Sono pesanti le condanne inflitte dal tribunale di Reggio Calabria alla fine del processo “Meta”, che vedeva imputati capi e gregari delle principali cosche di ‘ndrangheta di Reggio. Le condanne variano dai 27 ai 3 anni di reclusione. La sentenza è stata emessa dopo cinque giorni di camera di consiglio. Gli imputati sono stati condannati per i reati, contestati a vario titolo, di associazione mafiosa, estorsione aggravata e tentata, minacce e aggressione.
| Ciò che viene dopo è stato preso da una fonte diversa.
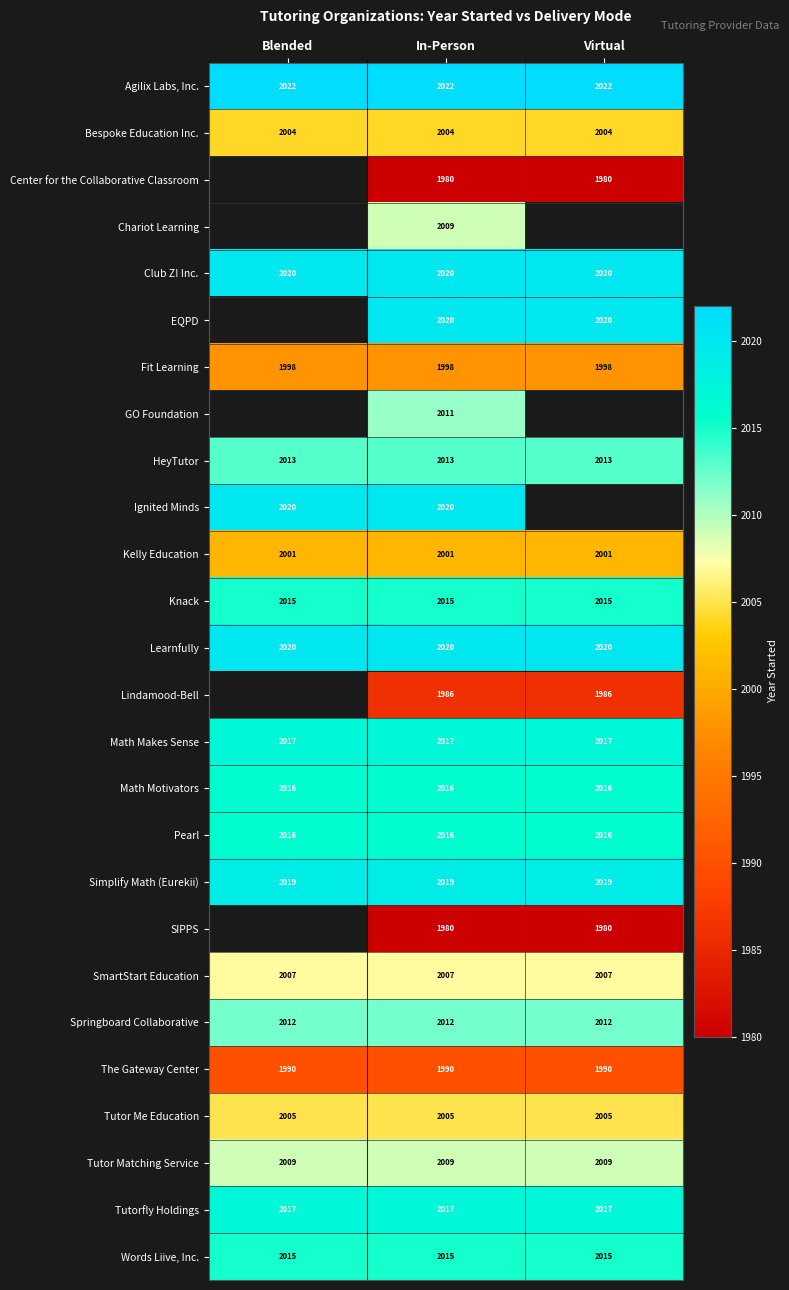

What is the total value across all series at In-Person?

52222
Il tribunale ha condannato a 27 anni di reclusione, riconoscendone il ruolo di capo crimine della ‘ndrangheta di Reggio Calabria, Giuseppe De Stefano, figlio del boss assassinato Paolo De Stefano. Ventitrè anni sono stati inflitti a Domenico Condello e Francesco Bertuca, il primo cugino del boss Pasquale Condello, detto “il supremo”, ed il secondo capo del “locale” di Villa San Giovanni; 21 anni ad Antonino Imerti, cugino omonimo del boss “nano feroce”; 20 anni a Pasquale Condello, Giovanni Tegano e Pasquale Libri, che, con Giuseppe De Stefano, secondo l’accusa, costituiscono il vertice della ‘ndrangheta di Reggio Calabria; 18 anni di reclusione sono stati inflitti a Giovanni Rugolino, indicato come il capo del “locale” di Catona; 17 anni al boss di Sinopoli Cosimo Alvaro; 16 anni a Francesco Creazzo e Domenico Passalacqua; 13 anni a Natale Buda; sei anni all’imprenditore Antonino Crisalli; quattro anni al medico Rocco Palermo; tre anni ad Antonio Giustra e Carmelo Barbieri. Il Tribunale ha poi decretato il non doversi procedere per sopraggiunta morte per Luciano Chirico. Riconosciuto un risarcimento danni superiore ai due milioni di euro per il Comune e la Provincia di Reggio Calabria e la Regione Calabria, che si erano costituiti parte civile.